━━━ Kutipan ━━━

Kritik perda syariat di Aceh, Sindrom #SyariahPhobia juga landa lembaga Amnesty Internasional
Aturan pidana Islam yang baru diterapkan oleh pemerintah daerah Aceh – dikenal dengan nama Qanun Jinayat – merupakan kemunduran bagi penegakan hak asasi manusia, kata Amnesty International, 27 September lalu.
Qanun Jinayat mengatur sejumlah larangan dan sanksi yang sesuai dengan syariah Islam, termasuk larangan aktivitas seksual sesama jenis, hubungan seksual di luar nikah, dan berduaan dengan sesama jenis yang bukan suami atau istrinya (khalwat).
Semua orang yang bersalah akan menghadapi hukuman cambuk, penjara, atau denda. “Hukum yang mengkriminalisasi hubungan seksual di luar nikah telah melanggar hak pribadi. Praktiknya banyak disalahgunakan untuk menghukum pilihan perempuan,” kata Richard Bennett, Direktur Amnesty International Asia Pasifik. (sumber : bbc.co.id http://www.bbc.co.uk/indonesia/berita_indonesia/2014/09/140925_amnesty_qanun_aceh)
Komentar :
Propaganda lebay dan over exposed Barat terhadap perda Syariat di Aceh, baik yang dilakukan oleh elemen medianya ataupun institusi politiknya – sebenarnya mencerminkan bentuk paranoid mereka terhadap Syariat Islam dan kebangkitan umat Islam. Jelas sekali, mereka menderita Syariah Phobia. Mereka terus berusaha untuk mengecam dan mencari-cari kesalahan pihak-pihak yang masih berpegang terhadap kemuliaan Syariat Islam dan yang tidak setuju dengan nilai-nilai cacat sekuler liberal. Barat takut kalau umat Islam kembali menerapkan syariah Islam yang menjadi kunci kemenangan, kemuliaan, dan keamanan bagi kaum Muslimin bahkan bagi dunia secara keseluruhan. Syariah Islam yang berasal dari Allah SWT yang diterapkan secara menyeluruh dan adil akan mampu menyelesaikan persoalan-persoalan umat manusia.
Rabun Dekat Kronis. Syariah phobia Barat rupanya memiliki buntut panjang, karena membuat mereka mengalami gejala rabun kronis yang membutakan mereka terhadap kanker yang ada dalam masyarakatnya sendiri. Ibarat pepatah kuman di seberang lautan terlihat, gajah di pelupuk mata tidak terlihat, Barat perlu berkaca dahulu sebelum menunjuk muka umat Islam di Aceh.

━━━ Data yang Diberikan ━━━

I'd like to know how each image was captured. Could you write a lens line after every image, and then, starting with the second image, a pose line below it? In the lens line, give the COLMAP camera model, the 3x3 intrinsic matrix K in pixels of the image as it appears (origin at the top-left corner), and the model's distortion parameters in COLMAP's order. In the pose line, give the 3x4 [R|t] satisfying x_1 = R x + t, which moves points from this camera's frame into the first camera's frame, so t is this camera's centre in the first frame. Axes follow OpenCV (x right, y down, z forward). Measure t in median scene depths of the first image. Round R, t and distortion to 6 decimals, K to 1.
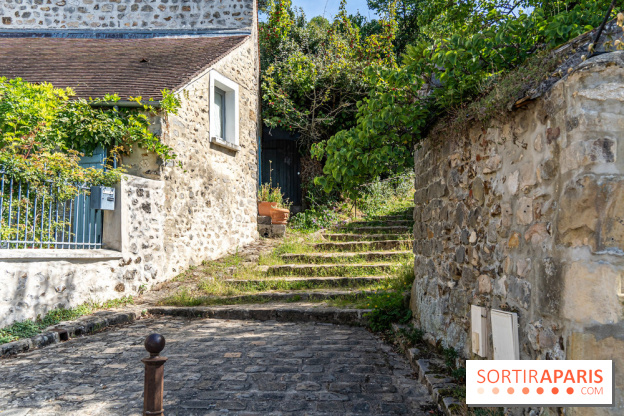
lens RADIAL K [[486.5, 0, 311.9], [0, 486.5, 208.6], [0, 0, 1]] dist [0.005954, 0.007000]
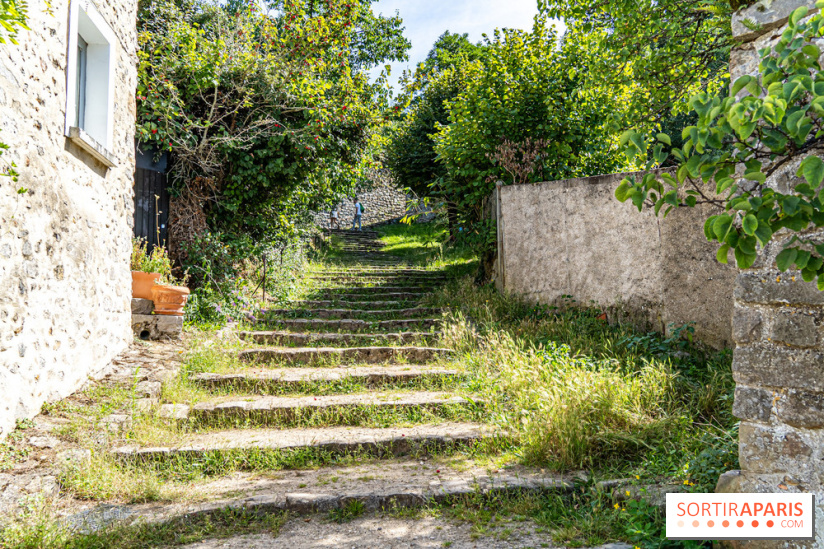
lens RADIAL K [[642.4, 0, 412.1], [0, 642.4, 274.4], [0, 0, 1]] dist [0.005954, 0.007000]
pose [[0.911403, 0.047469, 0.408768, -0.141744], [-0.038916, 0.998815, -0.029221, -0.002713], [-0.409671, 0.010724, 0.912170, 0.294223]]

━━━

# [Tugas dan Latihan]
A: Salin bagian teks tentang Qanun Jinayat di Aceh antara "Qanun Jinayat mengatur" dan "atau istrinya (khalwat).", termasuk kedua bagian itu, tanpa mengubah satu kata pun.
B: Sambung teks tentang Qanun Jinayat di Aceh mulai dari tempat teks itu berhenti.

# [Jawaban Tiap Tugas]
A:
Qanun Jinayat mengatur sejumlah larangan dan sanksi yang sesuai dengan syariah Islam, termasuk larangan aktivitas seksual sesama jenis, hubungan seksual di luar nikah, dan berduaan dengan sesama jenis yang bukan suami atau istrinya (khalwat).

B:
Baru-baru ini sebuah survei Inggris telah mengungkap bahwa serangan terhadap umat Islam di Inggris meningkat tajam, dengan rata-rata dua kejahatan Islamofobia dilaporkan setiap hari. Selain itu, data menunjukkan bahwa 54 persen dari korban Islamophobia adalah perempuan, karena mereka mengenakan busana muslimah. Survey ini disusun oleh para akademisi di Teesside University yang merangkum sebanyak 734 insiden, hanya dalam kurun waktu Mei lalu hingga 28 Februari 2014. Dirilisnya survei ini hanya beberapa hari setelah Nahid Almanea, seorang mahasiswa asal Arab Saudi, ditikam sampai mati di Essex, sebelah timur laut dari London.
Ironisnya bukan hanya kaum Muslimah saja yang menjadi korban terampasnya hak dan kehormatan mereka, perempuan dari kaum mereka sendiri pun menjadi korban pelanggaran HAM. Tercatat Di Inggris, Home Office mengungkapkan data statistik seorang perempuan diperkosa setiap 6 menit sekali. Demikian juga di AS, menurut data statistic dari RAINN (www.rainn.org) pelecehan seksual terjadi setiap 2 menit sekali. Dan di Eropa 1 dari 4 perempuan mereka telah mengalami kekerasan dalam rumah tangga. Fenomena ini adalah bukti nyata bahwa HAM dan Demokrasi adalah sekedar dagangan politik mereka untuk mengontrol negeri-negeri Muslim tapi tidak untuk negeri mereka sendiri, dan akan selalu menjadi komoditas politik Barat untuk menyudutkan Syariah Islam. Jadi pertanyaannya adalah siapa sebenarnya yang melanggar hak asasi dan mendiskriminasikan kaum perempuan?
Rabun dekat kronis, ya bisa dibilang demikian, karena pelanggaran HAM dan diskriminasi kaum Muslimah di Barat selalu dianggap hanya sebagai kasus minor dan media hanya menyalahkan “individu”, namun jika kejadian itu menimpa negeri Muslim (apalagi yang menerapkan Syariat Islam secara lokal) mereka akan berlomba memojokkan secara kolektif “Sistem” Syariat dan umat Islam.
Inilah teater opini murahan kaum barat dan jaringan media liberalnya, mereka lebih peduli pada terampasnya hak segelintir perempuan mengendarai mobil di Saudi, tapi mendiamkan diskriminasi dan kriminalisasi massal pada perempuan Muslim di negerinya. Mereka juga lebih tertarik pada hak pendidikan Malala di Afghanistan, namun menutup mata pada ratusan korban anak-anak Muslim Afghanistan akibat serangan pesawat Drone NATO.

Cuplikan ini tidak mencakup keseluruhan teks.